What is the goal of the Nakamoto Holdings and KindlyMD merger?
The merger aims to create a global Bitcoin-native financial network that integrates Bitcoin into traditional capital markets through equity, debt, and innovative financial structures. The goal is to make Bitcoin a core asset on institutional balance sheets.

How will the merger affect KindlyMD’s stock?
KindlyMD’s stock will continue to trade on Nasdaq under the ticker “KDLY” until the merger is complete. Afterward, the company will rebrand and adopt a new ticker symbol.

What role does BTC Inc. play in this merger?
BTC Inc., known for publishing Bitcoin Magazine and hosting the Bitcoin Conference, will provide marketing services to the newly merged entity. This partnership supports the broader goal of promoting Bitcoin-based financial products.

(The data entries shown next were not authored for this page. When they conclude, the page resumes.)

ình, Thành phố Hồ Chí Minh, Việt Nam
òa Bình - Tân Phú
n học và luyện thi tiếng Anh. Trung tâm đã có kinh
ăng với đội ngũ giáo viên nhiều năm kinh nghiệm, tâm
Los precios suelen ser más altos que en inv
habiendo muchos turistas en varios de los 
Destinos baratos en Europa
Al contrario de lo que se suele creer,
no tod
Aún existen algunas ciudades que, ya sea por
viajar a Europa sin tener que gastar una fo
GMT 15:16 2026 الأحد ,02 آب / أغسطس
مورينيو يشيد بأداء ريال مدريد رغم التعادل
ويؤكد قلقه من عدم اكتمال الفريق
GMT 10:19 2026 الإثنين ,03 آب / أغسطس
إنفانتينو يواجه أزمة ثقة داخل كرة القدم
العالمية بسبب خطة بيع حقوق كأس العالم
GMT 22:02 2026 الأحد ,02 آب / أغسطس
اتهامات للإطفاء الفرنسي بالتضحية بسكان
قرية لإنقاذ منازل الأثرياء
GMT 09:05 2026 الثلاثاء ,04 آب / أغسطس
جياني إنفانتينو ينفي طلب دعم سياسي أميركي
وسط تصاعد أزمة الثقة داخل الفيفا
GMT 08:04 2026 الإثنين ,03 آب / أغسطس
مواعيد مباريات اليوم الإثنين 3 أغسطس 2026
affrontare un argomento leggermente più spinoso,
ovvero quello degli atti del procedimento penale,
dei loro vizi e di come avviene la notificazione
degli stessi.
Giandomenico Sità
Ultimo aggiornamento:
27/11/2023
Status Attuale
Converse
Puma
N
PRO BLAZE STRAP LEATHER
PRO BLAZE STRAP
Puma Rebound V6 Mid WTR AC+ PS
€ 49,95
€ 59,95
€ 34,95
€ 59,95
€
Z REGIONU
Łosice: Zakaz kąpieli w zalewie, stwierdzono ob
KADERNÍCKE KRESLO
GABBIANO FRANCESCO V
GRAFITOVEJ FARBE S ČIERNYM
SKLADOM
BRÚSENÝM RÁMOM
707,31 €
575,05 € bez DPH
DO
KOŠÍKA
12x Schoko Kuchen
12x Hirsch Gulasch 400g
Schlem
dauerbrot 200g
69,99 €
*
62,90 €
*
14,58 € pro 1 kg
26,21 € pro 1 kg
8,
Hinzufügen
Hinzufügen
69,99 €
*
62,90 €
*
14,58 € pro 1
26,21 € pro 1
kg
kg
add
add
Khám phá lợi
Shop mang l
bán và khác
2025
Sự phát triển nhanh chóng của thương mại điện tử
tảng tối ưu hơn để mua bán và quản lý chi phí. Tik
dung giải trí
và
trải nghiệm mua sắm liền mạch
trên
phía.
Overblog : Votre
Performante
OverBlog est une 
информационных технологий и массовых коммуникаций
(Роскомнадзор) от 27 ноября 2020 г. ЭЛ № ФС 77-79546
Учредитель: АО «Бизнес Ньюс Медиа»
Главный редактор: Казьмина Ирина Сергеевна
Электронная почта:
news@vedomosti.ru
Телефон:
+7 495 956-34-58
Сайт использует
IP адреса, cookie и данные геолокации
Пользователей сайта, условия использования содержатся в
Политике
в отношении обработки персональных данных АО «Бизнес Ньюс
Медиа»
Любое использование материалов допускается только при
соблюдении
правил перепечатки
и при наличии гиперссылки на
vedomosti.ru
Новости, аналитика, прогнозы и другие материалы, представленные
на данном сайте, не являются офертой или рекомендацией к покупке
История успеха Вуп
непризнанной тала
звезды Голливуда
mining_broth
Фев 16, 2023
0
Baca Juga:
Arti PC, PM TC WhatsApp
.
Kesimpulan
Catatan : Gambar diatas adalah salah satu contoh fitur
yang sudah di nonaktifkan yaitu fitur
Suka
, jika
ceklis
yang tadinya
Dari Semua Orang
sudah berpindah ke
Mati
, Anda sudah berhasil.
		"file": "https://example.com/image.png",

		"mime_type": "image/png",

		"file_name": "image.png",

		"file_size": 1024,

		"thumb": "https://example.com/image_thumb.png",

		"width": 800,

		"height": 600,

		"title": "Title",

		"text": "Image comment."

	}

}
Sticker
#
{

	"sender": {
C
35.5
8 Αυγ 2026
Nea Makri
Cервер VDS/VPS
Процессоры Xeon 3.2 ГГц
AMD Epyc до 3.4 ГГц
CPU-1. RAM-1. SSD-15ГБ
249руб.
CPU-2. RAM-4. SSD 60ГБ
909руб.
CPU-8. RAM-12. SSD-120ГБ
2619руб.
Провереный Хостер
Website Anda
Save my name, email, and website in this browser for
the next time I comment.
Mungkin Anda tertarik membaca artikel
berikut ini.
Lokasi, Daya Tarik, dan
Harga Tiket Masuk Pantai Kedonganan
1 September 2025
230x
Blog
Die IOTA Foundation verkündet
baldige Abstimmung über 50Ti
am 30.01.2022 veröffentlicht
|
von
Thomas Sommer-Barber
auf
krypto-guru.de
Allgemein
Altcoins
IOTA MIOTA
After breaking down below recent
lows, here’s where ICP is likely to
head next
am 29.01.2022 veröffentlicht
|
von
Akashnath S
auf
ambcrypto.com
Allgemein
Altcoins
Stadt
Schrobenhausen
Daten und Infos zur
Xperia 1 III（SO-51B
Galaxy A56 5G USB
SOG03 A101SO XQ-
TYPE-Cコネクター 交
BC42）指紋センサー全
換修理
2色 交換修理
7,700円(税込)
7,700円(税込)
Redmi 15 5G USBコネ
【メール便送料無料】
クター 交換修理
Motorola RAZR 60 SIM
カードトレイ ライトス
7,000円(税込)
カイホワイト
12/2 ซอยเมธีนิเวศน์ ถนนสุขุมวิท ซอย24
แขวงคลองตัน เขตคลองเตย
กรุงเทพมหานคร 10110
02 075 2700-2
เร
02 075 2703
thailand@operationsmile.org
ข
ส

Is this merger similar to MicroStrategy’s Bitcoin strategy?
Yes, the approach is similar to MicroStrategy’s in that it uses corporate financial instruments to gain Bitcoin exposure. However, Nakamoto Holdings aims to create a broader network of Bitcoin-reserve companies and list new financial products on global exchanges.

What are the financial details of the merger?
The transaction includes $510 million from a private placement of equity and $200 million from convertible bonds. The financing is structured to be finalized alongside the merger.

Will shareholders need to approve the merger?
Yes, the merger requires approval from KindlyMD’s shareholders before it can be completed. The boards of both companies have already given unanimous support.